### Task to complete:
Report every line in the material below that contains the word "befragten", copying each line in full. Count only matches with the same capitalization.

### Saved entries:
· · · · · · ·

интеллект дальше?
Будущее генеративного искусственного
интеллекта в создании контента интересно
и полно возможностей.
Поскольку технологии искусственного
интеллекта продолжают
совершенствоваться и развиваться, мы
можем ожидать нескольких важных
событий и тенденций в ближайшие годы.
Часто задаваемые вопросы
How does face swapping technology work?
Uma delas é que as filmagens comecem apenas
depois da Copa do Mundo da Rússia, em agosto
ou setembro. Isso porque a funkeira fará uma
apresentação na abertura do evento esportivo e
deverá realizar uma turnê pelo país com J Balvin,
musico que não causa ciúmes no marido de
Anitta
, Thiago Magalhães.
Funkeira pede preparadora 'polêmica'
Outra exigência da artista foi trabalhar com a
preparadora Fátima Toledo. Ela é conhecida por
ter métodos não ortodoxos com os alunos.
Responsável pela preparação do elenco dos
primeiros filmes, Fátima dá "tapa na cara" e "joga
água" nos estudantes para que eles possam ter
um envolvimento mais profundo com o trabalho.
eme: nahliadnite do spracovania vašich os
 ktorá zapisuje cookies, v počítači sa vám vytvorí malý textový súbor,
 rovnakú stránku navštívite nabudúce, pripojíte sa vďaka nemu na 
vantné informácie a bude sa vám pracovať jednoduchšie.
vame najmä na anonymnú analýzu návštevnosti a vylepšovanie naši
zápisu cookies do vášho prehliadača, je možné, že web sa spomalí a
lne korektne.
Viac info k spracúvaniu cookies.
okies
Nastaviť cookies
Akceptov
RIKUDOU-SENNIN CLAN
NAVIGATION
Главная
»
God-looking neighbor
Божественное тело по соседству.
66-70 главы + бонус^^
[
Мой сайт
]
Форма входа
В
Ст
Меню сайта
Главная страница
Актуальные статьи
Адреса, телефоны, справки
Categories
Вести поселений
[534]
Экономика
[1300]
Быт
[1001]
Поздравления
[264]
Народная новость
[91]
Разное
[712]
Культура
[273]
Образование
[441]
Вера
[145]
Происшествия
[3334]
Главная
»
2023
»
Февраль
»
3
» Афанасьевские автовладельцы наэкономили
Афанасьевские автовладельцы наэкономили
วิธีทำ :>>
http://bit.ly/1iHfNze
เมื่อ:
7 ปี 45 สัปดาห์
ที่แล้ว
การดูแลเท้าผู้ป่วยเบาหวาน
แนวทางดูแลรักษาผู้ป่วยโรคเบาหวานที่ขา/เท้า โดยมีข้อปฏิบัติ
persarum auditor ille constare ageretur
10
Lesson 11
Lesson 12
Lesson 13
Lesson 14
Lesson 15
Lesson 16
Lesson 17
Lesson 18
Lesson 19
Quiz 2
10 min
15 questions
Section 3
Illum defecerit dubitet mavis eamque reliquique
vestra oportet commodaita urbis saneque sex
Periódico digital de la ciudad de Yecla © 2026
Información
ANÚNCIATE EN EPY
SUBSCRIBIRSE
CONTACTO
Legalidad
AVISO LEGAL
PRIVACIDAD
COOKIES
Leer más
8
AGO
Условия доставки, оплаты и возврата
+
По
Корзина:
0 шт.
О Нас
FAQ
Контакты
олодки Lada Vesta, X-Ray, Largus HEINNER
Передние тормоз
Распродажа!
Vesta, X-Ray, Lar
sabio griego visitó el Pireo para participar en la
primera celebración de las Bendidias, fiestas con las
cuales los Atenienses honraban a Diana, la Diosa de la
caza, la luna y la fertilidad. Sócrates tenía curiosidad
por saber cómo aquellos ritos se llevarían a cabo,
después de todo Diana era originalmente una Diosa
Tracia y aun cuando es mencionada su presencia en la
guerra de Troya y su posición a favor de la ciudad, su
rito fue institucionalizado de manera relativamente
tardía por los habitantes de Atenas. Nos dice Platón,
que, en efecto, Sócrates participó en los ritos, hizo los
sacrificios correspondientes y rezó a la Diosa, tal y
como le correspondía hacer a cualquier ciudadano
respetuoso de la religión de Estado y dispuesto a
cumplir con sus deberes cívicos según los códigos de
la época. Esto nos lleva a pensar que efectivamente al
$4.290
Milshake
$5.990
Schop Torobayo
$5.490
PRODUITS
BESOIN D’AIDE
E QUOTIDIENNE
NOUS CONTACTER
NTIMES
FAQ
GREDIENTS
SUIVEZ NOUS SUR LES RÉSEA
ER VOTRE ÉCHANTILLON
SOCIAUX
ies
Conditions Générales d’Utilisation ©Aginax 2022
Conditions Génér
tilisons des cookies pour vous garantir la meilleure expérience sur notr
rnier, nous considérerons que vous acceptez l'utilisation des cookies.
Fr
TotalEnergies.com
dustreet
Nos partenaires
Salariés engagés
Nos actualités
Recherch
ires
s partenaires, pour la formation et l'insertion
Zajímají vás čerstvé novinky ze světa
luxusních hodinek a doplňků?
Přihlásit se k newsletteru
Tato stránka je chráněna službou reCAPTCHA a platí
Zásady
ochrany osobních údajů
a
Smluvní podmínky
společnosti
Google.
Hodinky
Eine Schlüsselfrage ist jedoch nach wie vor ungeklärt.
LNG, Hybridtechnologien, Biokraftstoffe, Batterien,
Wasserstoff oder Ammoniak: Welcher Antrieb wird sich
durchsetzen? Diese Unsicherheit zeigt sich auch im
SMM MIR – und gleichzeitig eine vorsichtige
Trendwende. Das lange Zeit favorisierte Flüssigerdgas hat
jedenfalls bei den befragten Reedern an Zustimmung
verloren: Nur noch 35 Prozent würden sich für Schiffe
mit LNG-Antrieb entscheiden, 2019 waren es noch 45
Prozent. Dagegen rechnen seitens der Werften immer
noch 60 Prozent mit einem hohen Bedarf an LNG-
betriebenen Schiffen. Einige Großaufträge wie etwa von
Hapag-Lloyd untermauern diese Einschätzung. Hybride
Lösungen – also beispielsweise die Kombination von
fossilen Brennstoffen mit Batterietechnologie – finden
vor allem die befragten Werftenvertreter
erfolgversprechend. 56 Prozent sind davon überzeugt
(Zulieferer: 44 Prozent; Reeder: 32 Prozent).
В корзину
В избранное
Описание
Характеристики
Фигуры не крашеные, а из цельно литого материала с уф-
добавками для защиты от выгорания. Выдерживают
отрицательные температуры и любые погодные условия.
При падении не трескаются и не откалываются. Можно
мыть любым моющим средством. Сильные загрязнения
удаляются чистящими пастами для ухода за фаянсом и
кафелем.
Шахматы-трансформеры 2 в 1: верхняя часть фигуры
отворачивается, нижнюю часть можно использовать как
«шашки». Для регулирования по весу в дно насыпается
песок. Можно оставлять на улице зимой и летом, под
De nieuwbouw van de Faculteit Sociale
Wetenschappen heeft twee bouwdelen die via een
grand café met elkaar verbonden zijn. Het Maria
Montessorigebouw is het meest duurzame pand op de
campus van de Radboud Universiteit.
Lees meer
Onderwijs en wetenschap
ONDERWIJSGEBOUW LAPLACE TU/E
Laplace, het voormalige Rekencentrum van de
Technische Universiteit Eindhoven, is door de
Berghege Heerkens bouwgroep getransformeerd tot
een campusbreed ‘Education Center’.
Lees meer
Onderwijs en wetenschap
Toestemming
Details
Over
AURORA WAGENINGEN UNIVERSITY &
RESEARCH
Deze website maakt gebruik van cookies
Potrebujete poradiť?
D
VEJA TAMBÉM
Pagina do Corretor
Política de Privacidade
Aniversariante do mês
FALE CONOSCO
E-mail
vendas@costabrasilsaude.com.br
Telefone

· · · · · · ·

### Answer below:
jedenfalls bei den befragten Reedern an Zustimmung
vor allem die befragten Werftenvertreter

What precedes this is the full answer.